> About this task
Show each line below that contains the string "Battery". Case counts.

(Records excerpted from a collection)

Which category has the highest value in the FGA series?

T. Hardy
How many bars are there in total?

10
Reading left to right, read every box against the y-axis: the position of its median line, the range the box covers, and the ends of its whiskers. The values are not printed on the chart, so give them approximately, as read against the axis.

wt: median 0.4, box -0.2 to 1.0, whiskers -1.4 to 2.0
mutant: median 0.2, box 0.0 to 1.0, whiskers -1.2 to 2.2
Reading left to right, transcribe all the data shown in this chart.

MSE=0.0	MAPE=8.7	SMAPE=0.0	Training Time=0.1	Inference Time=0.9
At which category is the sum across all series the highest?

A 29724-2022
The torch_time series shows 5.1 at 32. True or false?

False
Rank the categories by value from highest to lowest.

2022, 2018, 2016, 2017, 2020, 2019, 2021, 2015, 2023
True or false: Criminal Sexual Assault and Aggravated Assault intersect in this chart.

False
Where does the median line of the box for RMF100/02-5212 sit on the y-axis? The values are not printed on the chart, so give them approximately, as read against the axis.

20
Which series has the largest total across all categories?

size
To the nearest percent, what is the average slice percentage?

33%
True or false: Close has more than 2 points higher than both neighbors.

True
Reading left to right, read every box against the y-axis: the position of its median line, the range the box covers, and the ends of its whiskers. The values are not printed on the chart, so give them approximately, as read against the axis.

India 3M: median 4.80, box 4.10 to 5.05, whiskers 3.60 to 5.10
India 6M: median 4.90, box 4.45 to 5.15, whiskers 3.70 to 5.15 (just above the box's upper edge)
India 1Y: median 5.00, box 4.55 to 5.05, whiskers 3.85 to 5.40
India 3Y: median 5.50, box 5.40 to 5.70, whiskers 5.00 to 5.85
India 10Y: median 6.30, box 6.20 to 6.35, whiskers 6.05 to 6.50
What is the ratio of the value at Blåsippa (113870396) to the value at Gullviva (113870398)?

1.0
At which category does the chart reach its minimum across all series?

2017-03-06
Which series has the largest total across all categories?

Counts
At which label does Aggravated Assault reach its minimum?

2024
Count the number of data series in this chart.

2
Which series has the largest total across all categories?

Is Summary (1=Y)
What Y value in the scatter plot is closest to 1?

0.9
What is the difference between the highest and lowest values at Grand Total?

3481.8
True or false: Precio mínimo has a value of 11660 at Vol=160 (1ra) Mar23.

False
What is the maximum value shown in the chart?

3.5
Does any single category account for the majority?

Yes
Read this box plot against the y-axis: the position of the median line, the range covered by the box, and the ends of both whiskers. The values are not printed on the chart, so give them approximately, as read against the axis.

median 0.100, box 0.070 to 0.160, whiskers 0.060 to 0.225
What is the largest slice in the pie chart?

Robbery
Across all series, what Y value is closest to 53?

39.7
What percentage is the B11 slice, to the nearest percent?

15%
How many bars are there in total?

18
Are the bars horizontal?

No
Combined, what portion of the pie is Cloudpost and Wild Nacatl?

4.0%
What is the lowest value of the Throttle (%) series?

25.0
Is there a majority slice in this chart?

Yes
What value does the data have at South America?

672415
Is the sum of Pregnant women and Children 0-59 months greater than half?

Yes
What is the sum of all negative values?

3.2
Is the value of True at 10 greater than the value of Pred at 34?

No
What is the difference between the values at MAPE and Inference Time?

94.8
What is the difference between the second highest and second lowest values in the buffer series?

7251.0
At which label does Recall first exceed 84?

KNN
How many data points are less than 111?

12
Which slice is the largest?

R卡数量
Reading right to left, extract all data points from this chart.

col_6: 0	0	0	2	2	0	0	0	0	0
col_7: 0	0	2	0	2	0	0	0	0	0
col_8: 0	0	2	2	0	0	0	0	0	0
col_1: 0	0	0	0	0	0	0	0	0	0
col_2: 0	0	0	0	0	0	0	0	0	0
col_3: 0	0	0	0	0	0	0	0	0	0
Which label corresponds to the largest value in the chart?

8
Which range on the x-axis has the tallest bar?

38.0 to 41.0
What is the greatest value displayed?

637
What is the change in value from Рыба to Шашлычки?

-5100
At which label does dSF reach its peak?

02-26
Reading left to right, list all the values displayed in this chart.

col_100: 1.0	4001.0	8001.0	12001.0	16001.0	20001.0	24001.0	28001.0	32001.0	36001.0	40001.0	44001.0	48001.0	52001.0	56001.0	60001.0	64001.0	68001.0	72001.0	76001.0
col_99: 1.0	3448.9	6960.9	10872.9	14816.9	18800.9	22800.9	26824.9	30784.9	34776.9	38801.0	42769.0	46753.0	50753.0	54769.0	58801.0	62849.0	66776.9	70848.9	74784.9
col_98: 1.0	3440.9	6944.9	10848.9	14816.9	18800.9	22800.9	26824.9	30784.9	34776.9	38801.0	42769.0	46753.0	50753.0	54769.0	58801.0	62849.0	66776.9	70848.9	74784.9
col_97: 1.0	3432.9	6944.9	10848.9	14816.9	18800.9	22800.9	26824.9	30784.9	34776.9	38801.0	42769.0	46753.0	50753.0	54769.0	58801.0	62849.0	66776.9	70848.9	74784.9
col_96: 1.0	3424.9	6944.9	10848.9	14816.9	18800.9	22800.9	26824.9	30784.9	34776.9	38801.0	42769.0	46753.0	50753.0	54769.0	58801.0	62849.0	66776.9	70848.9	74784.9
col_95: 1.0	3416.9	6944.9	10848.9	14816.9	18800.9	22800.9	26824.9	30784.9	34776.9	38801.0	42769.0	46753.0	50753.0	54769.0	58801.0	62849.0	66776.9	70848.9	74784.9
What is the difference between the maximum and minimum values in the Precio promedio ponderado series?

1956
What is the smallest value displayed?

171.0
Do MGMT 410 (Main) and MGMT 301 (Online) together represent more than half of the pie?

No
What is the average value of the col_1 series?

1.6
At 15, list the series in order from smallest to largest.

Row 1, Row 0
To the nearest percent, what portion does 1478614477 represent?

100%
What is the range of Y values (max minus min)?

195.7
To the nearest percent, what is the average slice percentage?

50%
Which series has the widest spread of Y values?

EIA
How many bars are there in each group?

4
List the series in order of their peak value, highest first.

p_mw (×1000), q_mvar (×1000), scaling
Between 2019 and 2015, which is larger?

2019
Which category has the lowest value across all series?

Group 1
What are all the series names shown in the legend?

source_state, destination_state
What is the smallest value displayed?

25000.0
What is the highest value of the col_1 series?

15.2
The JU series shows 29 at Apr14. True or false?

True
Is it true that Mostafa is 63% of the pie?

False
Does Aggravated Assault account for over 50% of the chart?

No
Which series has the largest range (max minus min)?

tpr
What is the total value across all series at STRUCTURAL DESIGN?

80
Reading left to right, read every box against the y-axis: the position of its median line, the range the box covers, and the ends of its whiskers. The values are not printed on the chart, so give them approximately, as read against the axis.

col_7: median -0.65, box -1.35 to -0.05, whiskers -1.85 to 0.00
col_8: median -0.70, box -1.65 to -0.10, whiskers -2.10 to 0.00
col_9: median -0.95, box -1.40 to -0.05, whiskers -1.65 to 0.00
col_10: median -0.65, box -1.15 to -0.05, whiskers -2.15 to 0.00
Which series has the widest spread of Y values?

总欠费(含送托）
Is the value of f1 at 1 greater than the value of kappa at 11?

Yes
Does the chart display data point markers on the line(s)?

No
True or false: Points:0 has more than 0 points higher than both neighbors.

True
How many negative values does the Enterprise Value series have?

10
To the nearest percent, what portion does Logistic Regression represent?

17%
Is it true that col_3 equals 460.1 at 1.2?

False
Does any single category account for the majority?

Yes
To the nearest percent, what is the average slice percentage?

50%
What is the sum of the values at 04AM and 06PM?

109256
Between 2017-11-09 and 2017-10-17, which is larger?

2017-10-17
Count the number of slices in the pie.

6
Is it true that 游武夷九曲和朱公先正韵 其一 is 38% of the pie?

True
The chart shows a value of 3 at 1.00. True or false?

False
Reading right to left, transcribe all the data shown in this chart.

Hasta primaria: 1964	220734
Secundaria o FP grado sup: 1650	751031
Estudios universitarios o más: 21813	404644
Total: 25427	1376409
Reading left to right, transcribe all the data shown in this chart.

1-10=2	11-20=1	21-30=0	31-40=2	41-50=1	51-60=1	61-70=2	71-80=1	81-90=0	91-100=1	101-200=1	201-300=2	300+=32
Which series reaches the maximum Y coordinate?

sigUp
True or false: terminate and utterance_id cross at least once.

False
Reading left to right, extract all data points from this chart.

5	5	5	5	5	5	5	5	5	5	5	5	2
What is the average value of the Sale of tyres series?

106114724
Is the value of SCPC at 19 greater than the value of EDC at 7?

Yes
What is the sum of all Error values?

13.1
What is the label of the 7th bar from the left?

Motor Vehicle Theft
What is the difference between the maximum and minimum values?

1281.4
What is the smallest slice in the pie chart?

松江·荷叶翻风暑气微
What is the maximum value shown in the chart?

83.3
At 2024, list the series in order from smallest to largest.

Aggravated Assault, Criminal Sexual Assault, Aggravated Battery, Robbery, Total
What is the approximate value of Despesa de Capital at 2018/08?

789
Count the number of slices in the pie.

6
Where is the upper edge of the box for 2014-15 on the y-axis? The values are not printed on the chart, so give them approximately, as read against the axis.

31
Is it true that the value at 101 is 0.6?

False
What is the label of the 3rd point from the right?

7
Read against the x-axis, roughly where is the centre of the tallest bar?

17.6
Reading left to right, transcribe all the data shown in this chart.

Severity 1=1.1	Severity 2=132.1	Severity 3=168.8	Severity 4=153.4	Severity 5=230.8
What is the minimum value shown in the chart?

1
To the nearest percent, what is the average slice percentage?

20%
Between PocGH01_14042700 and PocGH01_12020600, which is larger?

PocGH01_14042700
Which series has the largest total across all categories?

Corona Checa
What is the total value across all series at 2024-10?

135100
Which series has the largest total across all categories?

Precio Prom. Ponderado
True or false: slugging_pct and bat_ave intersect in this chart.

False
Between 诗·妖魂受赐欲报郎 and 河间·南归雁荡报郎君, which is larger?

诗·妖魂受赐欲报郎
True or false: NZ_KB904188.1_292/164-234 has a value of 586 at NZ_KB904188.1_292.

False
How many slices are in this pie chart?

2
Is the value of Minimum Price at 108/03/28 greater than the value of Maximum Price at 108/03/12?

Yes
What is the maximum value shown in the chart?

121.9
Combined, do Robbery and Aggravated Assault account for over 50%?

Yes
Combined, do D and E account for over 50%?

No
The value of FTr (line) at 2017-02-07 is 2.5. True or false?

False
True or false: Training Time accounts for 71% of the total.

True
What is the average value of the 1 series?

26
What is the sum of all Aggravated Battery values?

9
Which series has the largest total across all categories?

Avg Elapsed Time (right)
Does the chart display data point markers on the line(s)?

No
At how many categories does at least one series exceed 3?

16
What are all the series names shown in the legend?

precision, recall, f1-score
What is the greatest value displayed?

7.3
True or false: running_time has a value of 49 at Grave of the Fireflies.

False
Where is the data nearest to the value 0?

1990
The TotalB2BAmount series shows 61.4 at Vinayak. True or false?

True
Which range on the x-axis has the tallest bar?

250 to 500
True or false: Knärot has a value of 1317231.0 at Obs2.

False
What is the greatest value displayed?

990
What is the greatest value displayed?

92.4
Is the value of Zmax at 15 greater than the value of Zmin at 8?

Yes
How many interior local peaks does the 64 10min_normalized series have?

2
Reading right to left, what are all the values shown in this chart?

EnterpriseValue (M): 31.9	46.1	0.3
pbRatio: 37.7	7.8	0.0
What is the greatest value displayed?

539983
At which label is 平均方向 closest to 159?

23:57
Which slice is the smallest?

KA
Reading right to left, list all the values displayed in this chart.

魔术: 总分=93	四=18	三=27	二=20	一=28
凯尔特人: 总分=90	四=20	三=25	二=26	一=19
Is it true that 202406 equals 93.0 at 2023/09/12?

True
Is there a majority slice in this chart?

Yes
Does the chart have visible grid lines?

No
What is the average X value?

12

> Task solution
Aggravated Assault, Criminal Sexual Assault, Aggravated Battery, Robbery, Total
What is the sum of all Aggravated Battery values?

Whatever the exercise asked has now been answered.